– Я не знал… – сказал Юрий. – И я не хочу никуда уезжать. Извини. Ты для меня столько сделал. Но я не хочу никуда уезжать.

– Ты хочешь нищенствовать.

– Я хочу жениться на хорошей женщине.

– Нищенствовать! – закричал Крахоборов с непонятной яростью. – Жить подаянием нынешнего дня, молить его о снисхождении и пропитании! Брат, жизнь коротка, но горизонты широки. Я надеялся, что пробудил твою душу. Заметь, я не насиловал тебя. Ты захотел стать дворником, ради бога! Я ждал, когда тебе это надоест и ты захочешь настоящего дела, настоящей жизни. И я дал бы тебе настоящее дело и настоящую жизнь!

– На озере в Канаде рыбу ловить? – не понял Юрий.

– Это потом. А сейчас у меня как раз готов один план, мне нужна помощь, мне нужен рядом верный человек. Я рассчитывал на тебя. Я для этого, может, и подобрал тебя, я увидел в тебе способность к братским чувствам, извини, что высокопарно говорю! – Крахоборов очень волновался. – Все вокруг предатели, я ни на кого не могу положиться, но ты – брат. Ты не продашь, я это знаю. А ты бросаешь меня.

– Нет, если что нужно…

– Это нужно не на один день. Необходимо три-четыре года напряженной работы – в паре, вместе.

– Если я женюсь, это не помешает.

– Это очень помешает! Придется идти на риск, а как ты пойдешь на риск, если тебя тянет к семейным щам? Как ты, допустим, поедешь по моей просьбе среди ночи в другой город? А?

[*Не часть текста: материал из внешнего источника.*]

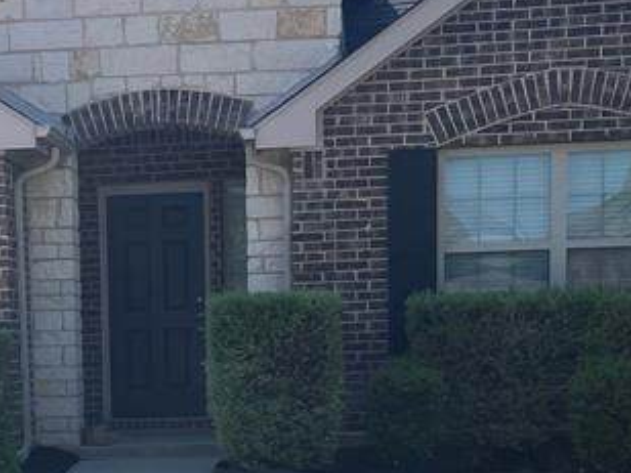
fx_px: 1513
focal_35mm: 83
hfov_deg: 23.0
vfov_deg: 17.2
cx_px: 80
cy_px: 510
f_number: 1.6
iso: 32
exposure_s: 1/4049
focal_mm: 5.1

– Надо – поеду. Она поймет. Она вообще очень понимающая.

– Да? Ладно.

Крахоборов вроде немного успокоился.

– Что ж, зови ее в гости. Она ходит уже?

– С палочкой, но ходит, нормально. Она тебе понравится.

И Лариса, кажется, в самом деле понравилась Крахоборову. Он был приветлив, шутил.

Шутки эти были не всегда Юрию понятны, но Лариса вполне понимала, отвечала тоже шутками и тоже иногда непонятными, но Юрия радовало то, что Лариса умна – и Крахоборов умен, что они нашли общий язык, он гордился и Ларисой, и Крахоборовым. Он подумал: вот бы и братцу названому жениться, славные были бы вечера вчетвером – с женами. Славные, уютные. Поговорили, в картишки перекинулись, телевизор посмотрели…

– Я человек крайностей, поскольку самое надежное место сейчас – на краю, – говорил Крахоборов. – Впрочем, так всегда было. Я чувствую пропасть рядом с собой, и это заставляет меня быть собранным и готовым ко всему. Меня невозможно застать врасплох. Гораздо хуже тому, кто воображает, что стоит на твердой почве. Он беззащитен. Вдруг сгустилась тьма, он делает несколько неверных шагов, ему дают подножку, он обескуражен, он кричит: «Мама!» – но мамы нет, а есть обрыв, и тут он берет себя в руки, но поздно, он уже летит, и не за что уцепиться! Поэтому парадокс: я должен радоваться, что мой брат обретает почву под ногами, семейный, так сказать, очаг, но, признаюсь откровенно, не рад. Он расслабится, закиснет, он…

– Ты за меня не решай! – с улыбкой сказал Юрий, считая, что Крахоборов продолжает шутливые речи.

Крахоборов не ответил ему. Он развивал мысль:

– Я боюсь, очень скоро он вернется в прежнее свое состояние. То самое, в каком жил раньше. В вонючей коммуналке, в городе Саратове, где прописан, так что с вашей помощью он становится москвичом. Совсем недавно он мылся раз в две недели, нищенствовал, лежал на асфальте, был алкоголиком, то есть не был, он остался им, хронический алкоголизм не излечивается, он лишь приглушается, и, между прочим, довольно скоро у братца моего кончается срок приглушения, и я не уверен, что он решится на второй срок, так ведь, братец? – впрочем, он мне и не брат, это моя фантазия, выдумка, я его выдумал, и он согласился стать таким, каким я его выдумал, его, в сущности, нет, есть только материализовавшееся мое воображение. Понимаете?